* **Supplied records**:
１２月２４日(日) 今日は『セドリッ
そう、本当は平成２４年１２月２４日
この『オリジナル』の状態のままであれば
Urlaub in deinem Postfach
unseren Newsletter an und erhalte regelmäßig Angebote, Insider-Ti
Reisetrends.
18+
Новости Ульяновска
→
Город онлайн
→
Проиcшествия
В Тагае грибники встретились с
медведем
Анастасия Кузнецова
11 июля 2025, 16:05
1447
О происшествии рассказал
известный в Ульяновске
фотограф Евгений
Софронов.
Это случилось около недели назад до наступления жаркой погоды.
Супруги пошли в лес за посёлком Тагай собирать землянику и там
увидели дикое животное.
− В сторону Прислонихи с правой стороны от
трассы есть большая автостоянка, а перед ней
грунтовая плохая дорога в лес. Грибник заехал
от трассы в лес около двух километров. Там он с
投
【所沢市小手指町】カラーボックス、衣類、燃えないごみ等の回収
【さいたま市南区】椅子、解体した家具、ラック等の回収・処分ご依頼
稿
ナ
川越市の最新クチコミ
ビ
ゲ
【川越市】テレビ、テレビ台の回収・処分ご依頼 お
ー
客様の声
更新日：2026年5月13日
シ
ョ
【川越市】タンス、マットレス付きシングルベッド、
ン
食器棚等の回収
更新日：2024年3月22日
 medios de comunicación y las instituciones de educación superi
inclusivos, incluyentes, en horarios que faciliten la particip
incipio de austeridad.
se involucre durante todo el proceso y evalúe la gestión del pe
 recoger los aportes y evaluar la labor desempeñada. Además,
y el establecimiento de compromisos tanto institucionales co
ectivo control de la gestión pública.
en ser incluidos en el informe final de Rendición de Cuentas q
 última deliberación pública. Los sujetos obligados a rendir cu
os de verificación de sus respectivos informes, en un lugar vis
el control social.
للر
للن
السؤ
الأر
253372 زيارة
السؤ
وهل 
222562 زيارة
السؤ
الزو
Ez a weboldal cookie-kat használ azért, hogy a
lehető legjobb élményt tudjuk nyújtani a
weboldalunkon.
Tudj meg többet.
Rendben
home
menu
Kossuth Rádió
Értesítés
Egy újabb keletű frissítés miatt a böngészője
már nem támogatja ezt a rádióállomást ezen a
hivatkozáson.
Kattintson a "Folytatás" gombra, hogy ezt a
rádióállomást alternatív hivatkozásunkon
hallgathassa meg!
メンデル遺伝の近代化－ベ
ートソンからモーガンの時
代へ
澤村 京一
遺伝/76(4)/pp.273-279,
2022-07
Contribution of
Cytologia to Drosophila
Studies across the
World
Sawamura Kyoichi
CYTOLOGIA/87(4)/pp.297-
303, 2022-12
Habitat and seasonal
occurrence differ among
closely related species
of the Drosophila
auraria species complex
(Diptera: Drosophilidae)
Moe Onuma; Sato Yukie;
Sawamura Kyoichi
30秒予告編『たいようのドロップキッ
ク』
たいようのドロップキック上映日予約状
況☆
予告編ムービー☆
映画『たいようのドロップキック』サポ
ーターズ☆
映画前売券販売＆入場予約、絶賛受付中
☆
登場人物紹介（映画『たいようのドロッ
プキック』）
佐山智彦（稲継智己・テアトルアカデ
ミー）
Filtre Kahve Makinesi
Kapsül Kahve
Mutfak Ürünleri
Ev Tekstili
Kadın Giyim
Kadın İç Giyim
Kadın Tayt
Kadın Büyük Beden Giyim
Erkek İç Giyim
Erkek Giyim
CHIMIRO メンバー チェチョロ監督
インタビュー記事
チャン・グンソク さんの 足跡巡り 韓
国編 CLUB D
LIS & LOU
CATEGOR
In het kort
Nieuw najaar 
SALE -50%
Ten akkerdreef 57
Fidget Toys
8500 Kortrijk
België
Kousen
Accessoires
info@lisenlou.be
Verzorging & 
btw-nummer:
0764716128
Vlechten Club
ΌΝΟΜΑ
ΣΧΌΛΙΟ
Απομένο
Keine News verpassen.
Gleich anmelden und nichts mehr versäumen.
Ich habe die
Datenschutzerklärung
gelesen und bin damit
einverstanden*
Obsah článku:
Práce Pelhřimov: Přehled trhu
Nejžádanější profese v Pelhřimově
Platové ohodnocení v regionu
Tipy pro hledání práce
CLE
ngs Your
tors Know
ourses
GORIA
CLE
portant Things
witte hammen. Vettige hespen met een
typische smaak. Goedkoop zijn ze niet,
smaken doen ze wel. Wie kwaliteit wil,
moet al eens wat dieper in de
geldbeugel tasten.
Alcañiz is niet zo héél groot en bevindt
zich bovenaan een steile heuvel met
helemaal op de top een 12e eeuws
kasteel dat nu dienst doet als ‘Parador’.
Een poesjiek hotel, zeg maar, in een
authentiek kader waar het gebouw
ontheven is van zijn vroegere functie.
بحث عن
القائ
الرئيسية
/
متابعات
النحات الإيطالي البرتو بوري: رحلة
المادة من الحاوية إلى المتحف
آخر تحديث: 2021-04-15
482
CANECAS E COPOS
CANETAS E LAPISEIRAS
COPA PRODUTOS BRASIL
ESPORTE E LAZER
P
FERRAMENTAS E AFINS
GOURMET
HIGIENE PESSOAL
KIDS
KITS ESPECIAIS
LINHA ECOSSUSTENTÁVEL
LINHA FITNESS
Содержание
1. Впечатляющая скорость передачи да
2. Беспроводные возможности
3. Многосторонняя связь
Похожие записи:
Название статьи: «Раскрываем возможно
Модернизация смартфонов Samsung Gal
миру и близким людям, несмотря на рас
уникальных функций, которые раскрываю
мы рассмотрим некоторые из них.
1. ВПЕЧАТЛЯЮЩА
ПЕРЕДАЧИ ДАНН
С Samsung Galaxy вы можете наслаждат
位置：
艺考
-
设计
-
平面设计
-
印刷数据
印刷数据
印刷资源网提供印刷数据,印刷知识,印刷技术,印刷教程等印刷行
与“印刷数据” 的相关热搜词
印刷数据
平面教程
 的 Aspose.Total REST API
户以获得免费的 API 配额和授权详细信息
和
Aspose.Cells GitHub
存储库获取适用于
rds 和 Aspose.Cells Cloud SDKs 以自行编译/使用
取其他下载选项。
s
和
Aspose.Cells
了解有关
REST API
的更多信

* **Required action**: From the data above, copy out every line that contains the word "около".

* **Solution to the problem**:
Это случилось около недели назад до наступления жаркой погоды.
от трассы в лес около двух километров. Там он с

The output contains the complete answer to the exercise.